◆ Work request:
Quote the records beneath, complete and exact. Leave out images.

Stored items
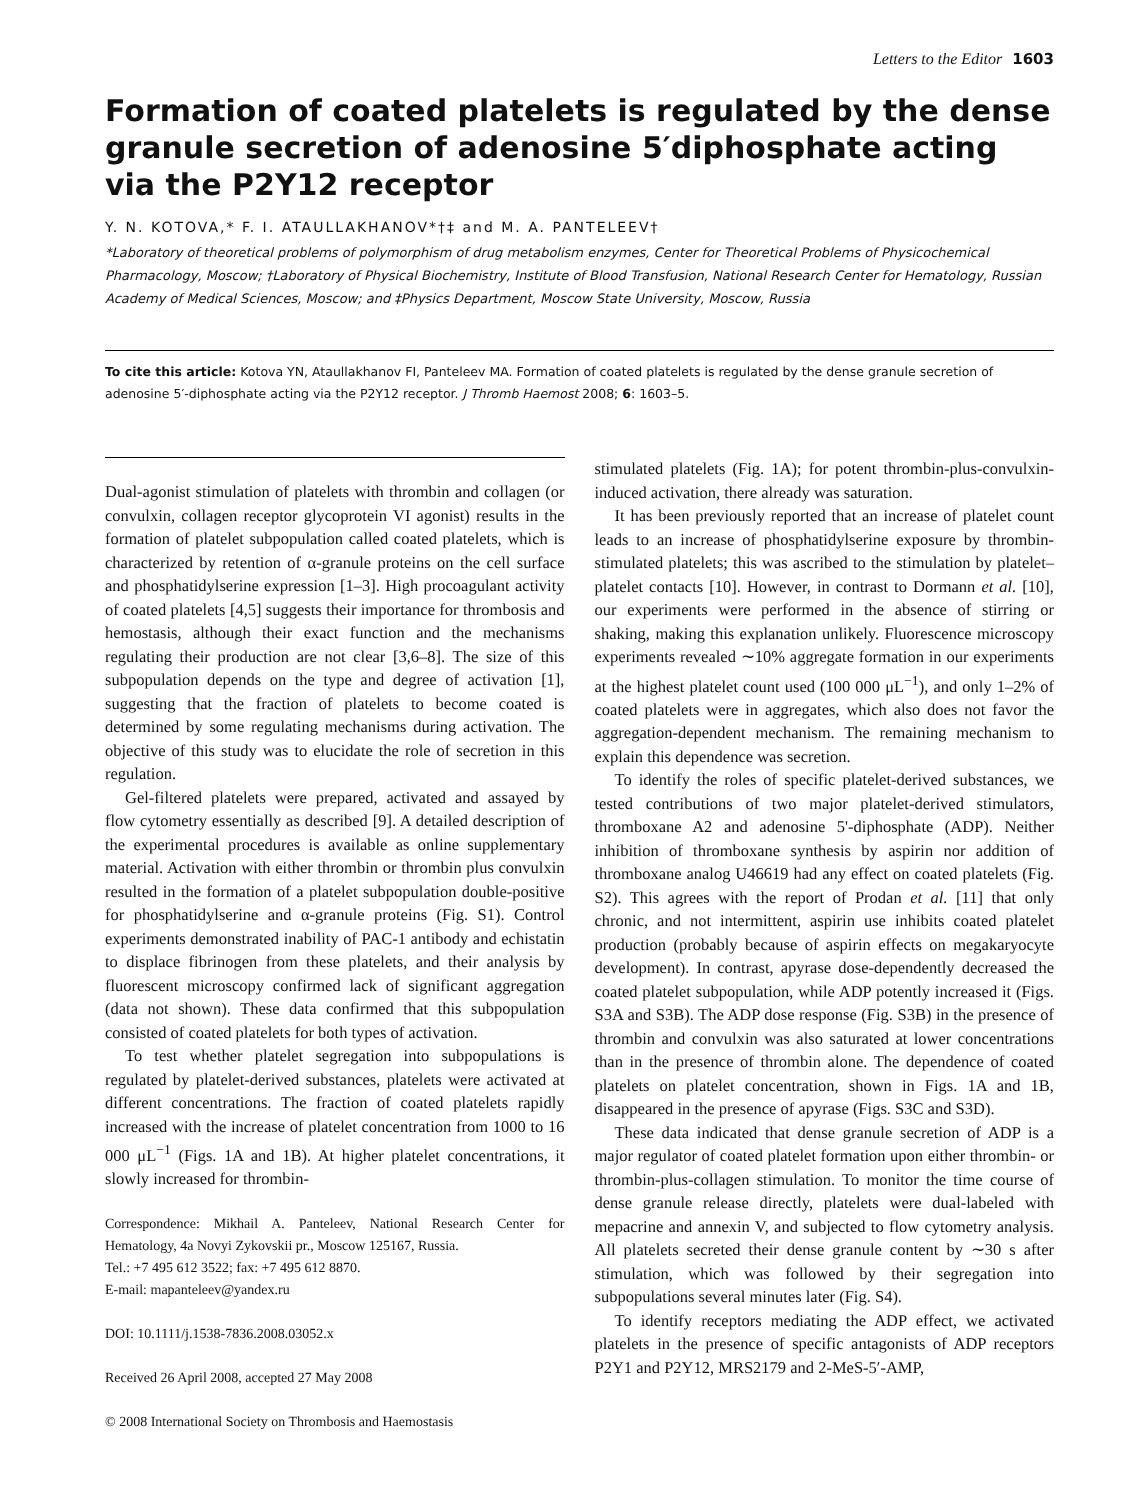Letters to the Editor 1603
Formation of coated platelets is regulated by the dense granule secretion of adenosine 5′diphosphate acting via the P2Y12 receptor
Y. N. KOTOVA,* F. I. ATAULLAKHANOV*†‡ and M. A. PANTELEEV†
*Laboratory of theoretical problems of polymorphism of drug metabolism enzymes, Center for Theoretical Problems of Physicochemical Pharmacology, Moscow; †Laboratory of Physical Biochemistry, Institute of Blood Transfusion, National Research Center for Hematology, Russian Academy of Medical Sciences, Moscow; and ‡Physics Department, Moscow State University, Moscow, Russia
To cite this article: Kotova YN, Ataullakhanov FI, Panteleev MA. Formation of coated platelets is regulated by the dense granule secretion of adenosine 5′-diphosphate acting via the P2Y12 receptor. J Thromb Haemost 2008; 6: 1603–5.
Dual-agonist stimulation of platelets with thrombin and collagen (or convulxin, collagen receptor glycoprotein VI agonist) results in the formation of platelet subpopulation called coated platelets, which is characterized by retention of α-granule proteins on the cell surface and phosphatidylserine expression [1–3]. High procoagulant activity of coated platelets [4,5] suggests their importance for thrombosis and hemostasis, although their exact function and the mechanisms regulating their production are not clear [3,6–8]. The size of this subpopulation depends on the type and degree of activation [1], suggesting that the fraction of platelets to become coated is determined by some regulating mechanisms during activation. The objective of this study was to elucidate the role of secretion in this regulation.
Gel-filtered platelets were prepared, activated and assayed by flow cytometry essentially as described [9]. A detailed description of the experimental procedures is available as online supplementary material. Activation with either thrombin or thrombin plus convulxin resulted in the formation of a platelet subpopulation double-positive for phosphatidylserine and α-granule proteins (Fig. S1). Control experiments demonstrated inability of PAC-1 antibody and echistatin to displace fibrinogen from these platelets, and their analysis by fluorescent microscopy confirmed lack of significant aggregation (data not shown). These data confirmed that this subpopulation consisted of coated platelets for both types of activation.
To test whether platelet segregation into subpopulations is regulated by platelet-derived substances, platelets were activated at different concentrations. The fraction of coated platelets rapidly increased with the increase of platelet concentration from 1000 to 16 000 μL<sup>−1</sup> (Figs. 1A and 1B). At higher platelet concentrations, it slowly increased for thrombin-
Correspondence: Mikhail A. Panteleev, National Research Center for Hematology, 4a Novyi Zykovskii pr., Moscow 125167, Russia.
Tel.: +7 495 612 3522; fax: +7 495 612 8870.
E-mail: mapanteleev@yandex.ru
DOI: 10.1111/j.1538-7836.2008.03052.x
Received 26 April 2008, accepted 27 May 2008
© 2008 International Society on Thrombosis and Haemostasis
stimulated platelets (Fig. 1A); for potent thrombin-plus-convulxin-induced activation, there already was saturation.
It has been previously reported that an increase of platelet count leads to an increase of phosphatidylserine exposure by thrombin-stimulated platelets; this was ascribed to the stimulation by platelet–platelet contacts [10]. However, in contrast to Dormann et al. [10], our experiments were performed in the absence of stirring or shaking, making this explanation unlikely. Fluorescence microscopy experiments revealed ∼10% aggregate formation in our experiments at the highest platelet count used (100 000 μL<sup>−1</sup>), and only 1–2% of coated platelets were in aggregates, which also does not favor the aggregation-dependent mechanism. The remaining mechanism to explain this dependence was secretion.
To identify the roles of specific platelet-derived substances, we tested contributions of two major platelet-derived stimulators, thromboxane A2 and adenosine 5'-diphosphate (ADP). Neither inhibition of thromboxane synthesis by aspirin nor addition of thromboxane analog U46619 had any effect on coated platelets (Fig. S2). This agrees with the report of Prodan et al. [11] that only chronic, and not intermittent, aspirin use inhibits coated platelet production (probably because of aspirin effects on megakaryocyte development). In contrast, apyrase dose-dependently decreased the coated platelet subpopulation, while ADP potently increased it (Figs. S3A and S3B). The ADP dose response (Fig. S3B) in the presence of thrombin and convulxin was also saturated at lower concentrations than in the presence of thrombin alone. The dependence of coated platelets on platelet concentration, shown in Figs. 1A and 1B, disappeared in the presence of apyrase (Figs. S3C and S3D).
These data indicated that dense granule secretion of ADP is a major regulator of coated platelet formation upon either thrombin- or thrombin-plus-collagen stimulation. To monitor the time course of dense granule release directly, platelets were dual-labeled with mepacrine and annexin V, and subjected to flow cytometry analysis. All platelets secreted their dense granule content by ∼30 s after stimulation, which was followed by their segregation into subpopulations several minutes later (Fig. S4).
To identify receptors mediating the ADP effect, we activated platelets in the presence of specific antagonists of ADP receptors P2Y1 and P2Y12, MRS2179 and 2-MeS-5′-AMP,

◆ Task response:
Letters to the Editor 1603
Formation of coated platelets is regulated by the dense granule secretion of adenosine 5′diphosphate acting via the P2Y12 receptor
Y. N. KOTOVA,* F. I. ATAULLAKHANOV*†‡ and M. A. PANTELEEV†
*Laboratory of theoretical problems of polymorphism of drug metabolism enzymes, Center for Theoretical Problems of Physicochemical Pharmacology, Moscow; †Laboratory of Physical Biochemistry, Institute of Blood Transfusion, National Research Center for Hematology, Russian Academy of Medical Sciences, Moscow; and ‡Physics Department, Moscow State University, Moscow, Russia
To cite this article: Kotova YN, Ataullakhanov FI, Panteleev MA. Formation of coated platelets is regulated by the dense granule secretion of adenosine 5′-diphosphate acting via the P2Y12 receptor. J Thromb Haemost 2008; 6: 1603–5.
Dual-agonist stimulation of platelets with thrombin and collagen (or convulxin, collagen receptor glycoprotein VI agonist) results in the formation of platelet subpopulation called coated platelets, which is characterized by retention of α-granule proteins on the cell surface and phosphatidylserine expression [1–3]. High procoagulant activity of coated platelets [4,5] suggests their importance for thrombosis and hemostasis, although their exact function and the mechanisms regulating their production are not clear [3,6–8]. The size of this subpopulation depends on the type and degree of activation [1], suggesting that the fraction of platelets to become coated is determined by some regulating mechanisms during activation. The objective of this study was to elucidate the role of secretion in this regulation.
Gel-filtered platelets were prepared, activated and assayed by flow cytometry essentially as described [9]. A detailed description of the experimental procedures is available as online supplementary material. Activation with either thrombin or thrombin plus convulxin resulted in the formation of a platelet subpopulation double-positive for phosphatidylserine and α-granule proteins (Fig. S1). Control experiments demonstrated inability of PAC-1 antibody and echistatin to displace fibrinogen from these platelets, and their analysis by fluorescent microscopy confirmed lack of significant aggregation (data not shown). These data confirmed that this subpopulation consisted of coated platelets for both types of activation.
To test whether platelet segregation into subpopulations is regulated by platelet-derived substances, platelets were activated at different concentrations. The fraction of coated platelets rapidly increased with the increase of platelet concentration from 1000 to 16 000 μL<sup>−1</sup> (Figs. 1A and 1B). At higher platelet concentrations, it slowly increased for thrombin-
Correspondence: Mikhail A. Panteleev, National Research Center for Hematology, 4a Novyi Zykovskii pr., Moscow 125167, Russia.
Tel.: +7 495 612 3522; fax: +7 495 612 8870.
E-mail: mapanteleev@yandex.ru
DOI: 10.1111/j.1538-7836.2008.03052.x
Received 26 April 2008, accepted 27 May 2008
© 2008 International Society on Thrombosis and Haemostasis
stimulated platelets (Fig. 1A); for potent thrombin-plus-convulxin-induced activation, there already was saturation.
It has been previously reported that an increase of platelet count leads to an increase of phosphatidylserine exposure by thrombin-stimulated platelets; this was ascribed to the stimulation by platelet–platelet contacts [10]. However, in contrast to Dormann et al. [10], our experiments were performed in the absence of stirring or shaking, making this explanation unlikely. Fluorescence microscopy experiments revealed ∼10% aggregate formation in our experiments at the highest platelet count used (100 000 μL<sup>−1</sup>), and only 1–2% of coated platelets were in aggregates, which also does not favor the aggregation-dependent mechanism. The remaining mechanism to explain this dependence was secretion.
To identify the roles of specific platelet-derived substances, we tested contributions of two major platelet-derived stimulators, thromboxane A2 and adenosine 5'-diphosphate (ADP). Neither inhibition of thromboxane synthesis by aspirin nor addition of thromboxane analog U46619 had any effect on coated platelets (Fig. S2). This agrees with the report of Prodan et al. [11] that only chronic, and not intermittent, aspirin use inhibits coated platelet production (probably because of aspirin effects on megakaryocyte development). In contrast, apyrase dose-dependently decreased the coated platelet subpopulation, while ADP potently increased it (Figs. S3A and S3B). The ADP dose response (Fig. S3B) in the presence of thrombin and convulxin was also saturated at lower concentrations than in the presence of thrombin alone. The dependence of coated platelets on platelet concentration, shown in Figs. 1A and 1B, disappeared in the presence of apyrase (Figs. S3C and S3D).
These data indicated that dense granule secretion of ADP is a major regulator of coated platelet formation upon either thrombin- or thrombin-plus-collagen stimulation. To monitor the time course of dense granule release directly, platelets were dual-labeled with mepacrine and annexin V, and subjected to flow cytometry analysis. All platelets secreted their dense granule content by ∼30 s after stimulation, which was followed by their segregation into subpopulations several minutes later (Fig. S4).
To identify receptors mediating the ADP effect, we activated platelets in the presence of specific antagonists of ADP receptors P2Y1 and P2Y12, MRS2179 and 2-MeS-5′-AMP,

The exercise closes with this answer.